I woke up this morning at 9.30 when some soul msged me and then I realised I was already supposed to be sitting in the school library by then.
Somehow even though I knew I was late and all, I drifted off to sleep again.
Woke up and lazed around until I decided to travel all the way to Yishun cos I wanted to buy a half-cardigan at the This Fashion there and well, wanted to see the whole bunch of goons for a bit.
Sadly, they ran out of stock so me, naz and li travelled all the way back to Tamp to go shopping.
We only managed to step in toys r'us before naz had to urgently rush off.
It's okay babe.
You can go shopping with me another day okay? :)
Walked around with Li and Muhaimin before heading off on my own.
Checked the stores at the interchange linkway before doubling back to go off to White Sands.
I checked every single clothing store there including my favourite shop but failed to find anything that really caught my fancy.
In in a nutshell, I sorta wasted half a day traveling near and far without actually buying
anything.
-_-


To you;
You sound like a goddamn self centered narcissistic bitch.
I'm ashamed to even admit that I'm friends with you.
I know that I'm losing whatever I have with you but even the prospect of that is not enough to convince me to meet you even for a short while before we completely lose it.
I understand there's demons in your past that taints your present and your future but even that is not a good enough excuse to act the way you do, like as though you're undomesticated.

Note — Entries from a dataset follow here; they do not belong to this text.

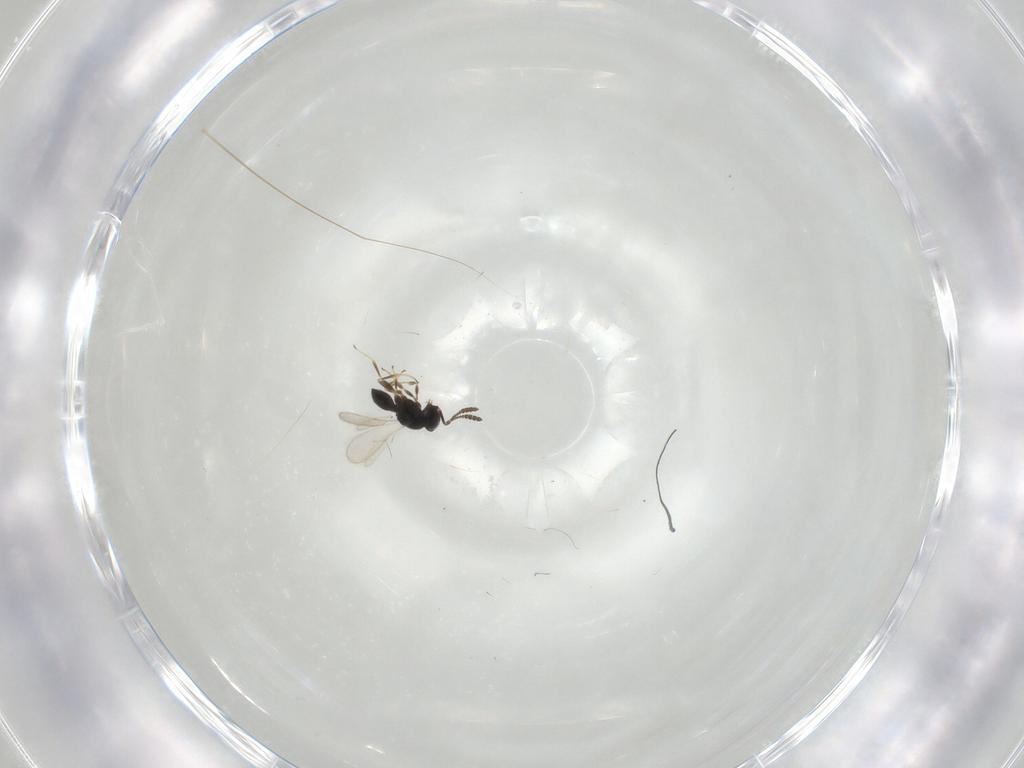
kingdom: Animalia
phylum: Arthropoda
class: Insecta
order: Hymenoptera
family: Scelionidae
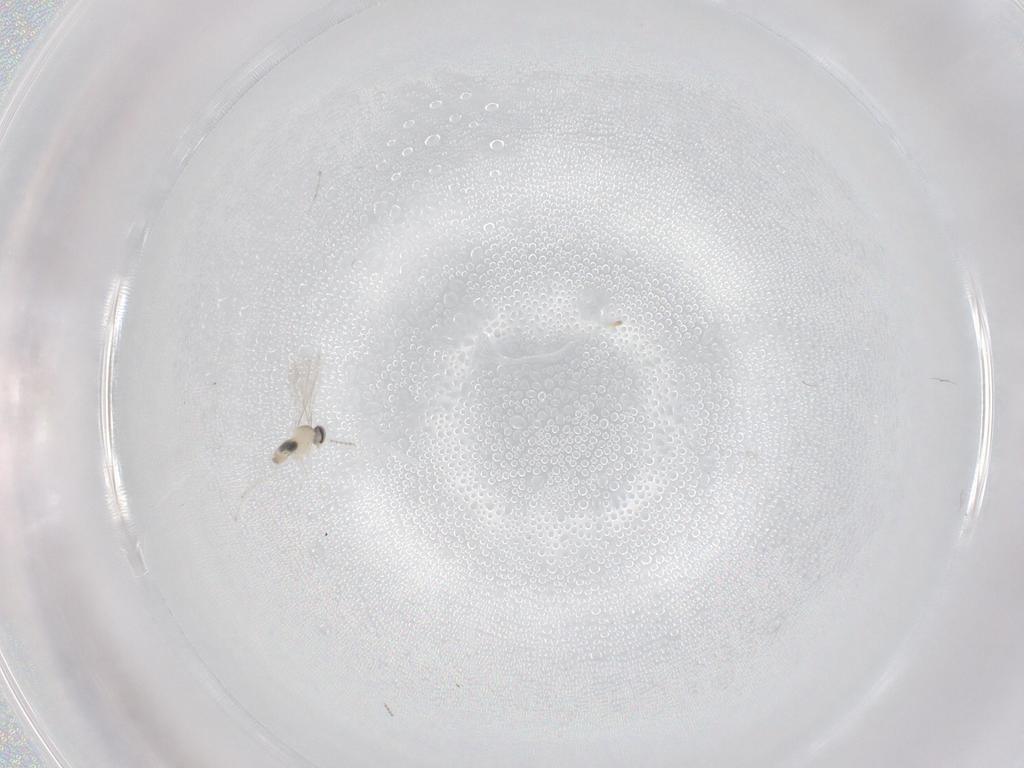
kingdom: Animalia
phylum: Arthropoda
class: Insecta
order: Diptera
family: Cecidomyiidae
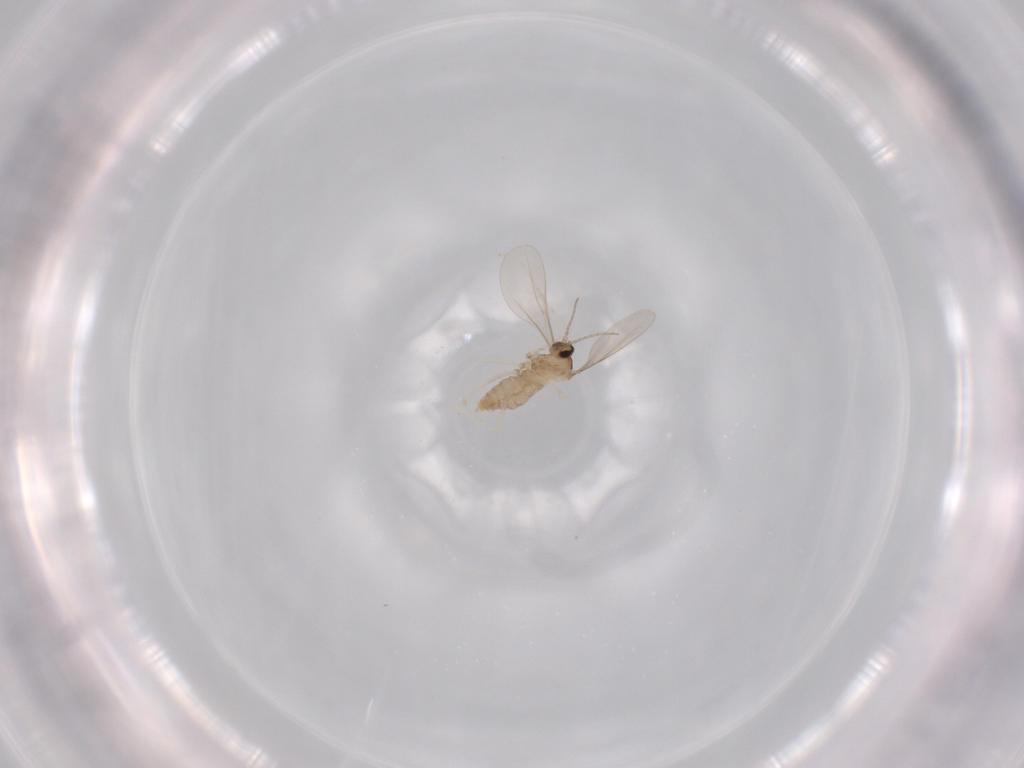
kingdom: Animalia
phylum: Arthropoda
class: Insecta
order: Diptera
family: Cecidomyiidae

Aren't you ever afraid that people will look at you and think "hmm..her mother never taught her any manners."
I don't know what else to say to make you realise what you're doing.
Especially the fact that just cos your life wasn't anywhere close to perfect, you really shouldn't do things that will only screw up your future as well.
Whatever it is, I hope you get to see the light and cease to be blinded anymore.
Btw, I hope you really stop using His name so callously.
I'm not saying I'm a saint.
But there's a limit to being superficial and fake and just using His name everytime it fits.

There's a lot I want to say to some people but then I realise upon reflection that it's not going to cause said people to change.
Maybe they will one day.
Sometime between Hell freezing over and Not in this lifetime.